Novel Compounds May Lessen Chemotherapy-Induced Adverse Events

Compounds demonstrate high cancer-killing activity and low-toxicity in non-tumor cell line.

New compounds demonstrate potent anticancer activity in breast and colon tumor cell lines, which could decrease adverse events (AEs) during chemotherapy.

For the study, investigators designed a series of small molecules or bonds that downregulate the expression of various genes by joining the G-quadruplex, causing inhibitory effects on cell growth.

The novel compounds contain parts of sugar in their chemical structure to facilitate the entry into cancer cells, reach the chromosomes, and prevent telomerase to confer immortality to these cells.

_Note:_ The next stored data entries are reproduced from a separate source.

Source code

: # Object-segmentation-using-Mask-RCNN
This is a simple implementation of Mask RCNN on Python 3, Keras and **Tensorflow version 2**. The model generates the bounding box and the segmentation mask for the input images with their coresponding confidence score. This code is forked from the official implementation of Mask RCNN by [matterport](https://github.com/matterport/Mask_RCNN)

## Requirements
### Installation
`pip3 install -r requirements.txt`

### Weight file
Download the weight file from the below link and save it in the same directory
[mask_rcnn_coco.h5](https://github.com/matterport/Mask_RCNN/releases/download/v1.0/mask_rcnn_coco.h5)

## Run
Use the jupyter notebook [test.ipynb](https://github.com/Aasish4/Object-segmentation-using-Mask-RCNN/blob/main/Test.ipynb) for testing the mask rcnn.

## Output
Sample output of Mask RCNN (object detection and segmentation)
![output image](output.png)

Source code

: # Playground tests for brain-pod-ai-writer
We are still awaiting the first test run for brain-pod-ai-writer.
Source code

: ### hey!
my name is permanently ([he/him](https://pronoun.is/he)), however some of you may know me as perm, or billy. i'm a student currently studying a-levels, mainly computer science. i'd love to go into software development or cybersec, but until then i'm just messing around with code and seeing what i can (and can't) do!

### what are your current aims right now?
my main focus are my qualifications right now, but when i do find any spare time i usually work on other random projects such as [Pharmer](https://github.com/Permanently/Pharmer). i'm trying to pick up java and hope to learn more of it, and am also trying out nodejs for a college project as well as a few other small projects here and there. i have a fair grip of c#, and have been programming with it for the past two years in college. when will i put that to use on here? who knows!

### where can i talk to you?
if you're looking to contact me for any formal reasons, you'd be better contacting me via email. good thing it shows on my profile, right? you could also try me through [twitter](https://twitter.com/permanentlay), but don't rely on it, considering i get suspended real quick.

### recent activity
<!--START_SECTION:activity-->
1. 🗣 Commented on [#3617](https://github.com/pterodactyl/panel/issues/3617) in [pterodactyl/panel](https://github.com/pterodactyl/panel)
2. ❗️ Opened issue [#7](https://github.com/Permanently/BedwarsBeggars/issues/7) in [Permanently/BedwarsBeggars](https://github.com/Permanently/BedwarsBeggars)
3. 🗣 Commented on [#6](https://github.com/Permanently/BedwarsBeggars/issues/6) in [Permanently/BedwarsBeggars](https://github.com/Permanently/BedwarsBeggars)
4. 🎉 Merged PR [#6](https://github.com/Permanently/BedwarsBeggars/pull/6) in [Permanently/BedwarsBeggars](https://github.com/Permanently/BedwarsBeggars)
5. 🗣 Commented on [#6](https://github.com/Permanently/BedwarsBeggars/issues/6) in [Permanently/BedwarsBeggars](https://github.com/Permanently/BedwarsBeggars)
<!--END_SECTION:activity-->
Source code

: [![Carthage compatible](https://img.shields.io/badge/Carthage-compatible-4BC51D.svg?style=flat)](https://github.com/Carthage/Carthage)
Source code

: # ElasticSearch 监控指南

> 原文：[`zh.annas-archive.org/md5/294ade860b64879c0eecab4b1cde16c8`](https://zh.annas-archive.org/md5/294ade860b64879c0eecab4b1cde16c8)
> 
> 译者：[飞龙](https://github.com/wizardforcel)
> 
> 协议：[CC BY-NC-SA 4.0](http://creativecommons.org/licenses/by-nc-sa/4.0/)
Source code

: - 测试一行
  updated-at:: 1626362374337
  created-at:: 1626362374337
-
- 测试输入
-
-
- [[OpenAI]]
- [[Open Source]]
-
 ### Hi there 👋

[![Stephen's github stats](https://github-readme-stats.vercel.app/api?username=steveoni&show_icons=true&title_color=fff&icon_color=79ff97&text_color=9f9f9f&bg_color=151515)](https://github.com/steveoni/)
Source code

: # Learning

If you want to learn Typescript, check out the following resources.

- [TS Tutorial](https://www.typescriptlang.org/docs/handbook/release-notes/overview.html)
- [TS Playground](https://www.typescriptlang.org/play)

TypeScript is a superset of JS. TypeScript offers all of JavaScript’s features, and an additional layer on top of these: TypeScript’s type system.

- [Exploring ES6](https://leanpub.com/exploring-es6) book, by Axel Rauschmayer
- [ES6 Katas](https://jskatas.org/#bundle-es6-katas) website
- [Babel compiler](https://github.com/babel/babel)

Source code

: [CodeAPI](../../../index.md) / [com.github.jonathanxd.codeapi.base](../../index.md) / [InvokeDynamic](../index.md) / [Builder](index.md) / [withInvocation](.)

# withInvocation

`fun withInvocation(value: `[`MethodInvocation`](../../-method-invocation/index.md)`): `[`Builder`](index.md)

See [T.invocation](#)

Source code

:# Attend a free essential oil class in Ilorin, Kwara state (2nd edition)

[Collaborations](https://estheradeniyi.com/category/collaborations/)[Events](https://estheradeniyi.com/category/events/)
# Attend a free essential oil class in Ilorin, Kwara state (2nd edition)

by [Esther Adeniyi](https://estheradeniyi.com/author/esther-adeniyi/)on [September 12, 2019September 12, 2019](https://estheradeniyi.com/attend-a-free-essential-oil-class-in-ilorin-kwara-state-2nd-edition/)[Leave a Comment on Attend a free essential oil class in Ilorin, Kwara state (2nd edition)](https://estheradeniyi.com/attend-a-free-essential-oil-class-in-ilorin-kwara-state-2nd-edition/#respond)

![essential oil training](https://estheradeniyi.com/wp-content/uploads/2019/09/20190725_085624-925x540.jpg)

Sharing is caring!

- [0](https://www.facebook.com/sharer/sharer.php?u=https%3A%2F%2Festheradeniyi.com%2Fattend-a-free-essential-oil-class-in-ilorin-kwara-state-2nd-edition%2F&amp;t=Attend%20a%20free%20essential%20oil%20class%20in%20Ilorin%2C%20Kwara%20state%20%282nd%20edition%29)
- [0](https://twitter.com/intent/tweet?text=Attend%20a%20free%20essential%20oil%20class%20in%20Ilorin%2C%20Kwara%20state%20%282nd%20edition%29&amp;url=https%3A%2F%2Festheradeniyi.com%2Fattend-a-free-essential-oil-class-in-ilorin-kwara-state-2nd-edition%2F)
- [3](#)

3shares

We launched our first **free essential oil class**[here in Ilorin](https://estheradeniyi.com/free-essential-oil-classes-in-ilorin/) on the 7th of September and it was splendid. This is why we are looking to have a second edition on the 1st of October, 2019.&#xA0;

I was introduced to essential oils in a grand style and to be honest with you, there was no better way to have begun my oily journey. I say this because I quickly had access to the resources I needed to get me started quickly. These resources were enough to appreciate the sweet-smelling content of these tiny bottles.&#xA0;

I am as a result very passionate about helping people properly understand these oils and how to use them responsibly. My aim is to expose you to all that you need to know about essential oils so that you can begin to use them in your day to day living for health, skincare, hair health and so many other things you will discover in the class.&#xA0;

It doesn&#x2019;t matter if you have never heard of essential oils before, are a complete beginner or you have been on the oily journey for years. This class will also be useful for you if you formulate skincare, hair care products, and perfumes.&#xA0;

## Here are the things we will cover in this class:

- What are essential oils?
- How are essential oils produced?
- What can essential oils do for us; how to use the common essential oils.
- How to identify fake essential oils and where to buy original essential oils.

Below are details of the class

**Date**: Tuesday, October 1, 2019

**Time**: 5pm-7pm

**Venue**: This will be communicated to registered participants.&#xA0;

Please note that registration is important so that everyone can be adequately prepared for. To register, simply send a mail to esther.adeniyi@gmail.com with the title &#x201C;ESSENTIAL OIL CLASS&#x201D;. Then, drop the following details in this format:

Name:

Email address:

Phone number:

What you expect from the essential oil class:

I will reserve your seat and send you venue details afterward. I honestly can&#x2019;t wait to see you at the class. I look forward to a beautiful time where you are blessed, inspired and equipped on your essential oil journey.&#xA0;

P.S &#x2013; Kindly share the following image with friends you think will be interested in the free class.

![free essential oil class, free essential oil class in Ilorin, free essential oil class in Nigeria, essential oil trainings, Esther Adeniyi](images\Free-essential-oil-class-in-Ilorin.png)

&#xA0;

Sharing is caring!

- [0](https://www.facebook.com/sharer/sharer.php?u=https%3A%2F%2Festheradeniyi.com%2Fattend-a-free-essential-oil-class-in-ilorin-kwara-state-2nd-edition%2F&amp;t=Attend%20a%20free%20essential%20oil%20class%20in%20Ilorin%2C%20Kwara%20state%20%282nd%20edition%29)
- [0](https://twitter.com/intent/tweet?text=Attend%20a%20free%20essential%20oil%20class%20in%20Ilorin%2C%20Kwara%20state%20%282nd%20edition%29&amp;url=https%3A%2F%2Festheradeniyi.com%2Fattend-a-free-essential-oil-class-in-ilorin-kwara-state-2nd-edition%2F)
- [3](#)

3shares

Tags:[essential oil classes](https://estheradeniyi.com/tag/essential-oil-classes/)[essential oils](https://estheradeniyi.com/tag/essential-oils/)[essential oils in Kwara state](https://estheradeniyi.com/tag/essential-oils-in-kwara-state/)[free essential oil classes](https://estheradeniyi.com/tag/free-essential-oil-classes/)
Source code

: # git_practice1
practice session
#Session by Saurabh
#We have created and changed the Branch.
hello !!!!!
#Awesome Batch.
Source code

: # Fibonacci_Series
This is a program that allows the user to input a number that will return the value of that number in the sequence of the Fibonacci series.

“These compounds act against telomeres, structures of the chromosomes that are shortened in each cell division,” said investigator Eva Falomir. “When the shortening is very prolonged, the cell ages and dies. This is natural, but in cancer cells shortening does not occur because an enzyme, telomerase, prevents the shortening of telomeres: tumor cells do not age and become immortal, so it is so difficult to fight them.”

The work is part of the new therapeutic strategies in oncology that boycotts the mechanisms that allow uncontrolled tumor cell proliferation.

“Before, antitumor treatments were very unspecific and caused [AEs] in other parts of the body not affected by the tumor,” said Miguel Carda Usó. “Treatments that are more specific are now being sought for each type of cancer, and these new compounds should be applied to personalized therapies that would lessen the [AEs} of oncological treatments.”

These compounds may lead to the development of cancer drugs with high selectivity and low toxicity, according to the authors. The molecules have demonstrated high efficacy in killing cancer cells and low toxicity in non-tumor cells. Additionally, the process is achieved through 3 reaction stages by accessible starting materials and impressive yields.

The G-quadruplex is considered an emerging therapeutic target in oncology because of the key role it places in DNA replication and translation. The technology is particularly useful for pharmaceutical manufacturers in the oncology treatment landscape.

To-date, in vitro efficacy and toxicity studies have achieved positive results and are pending the start of clinical trials, according to the authors.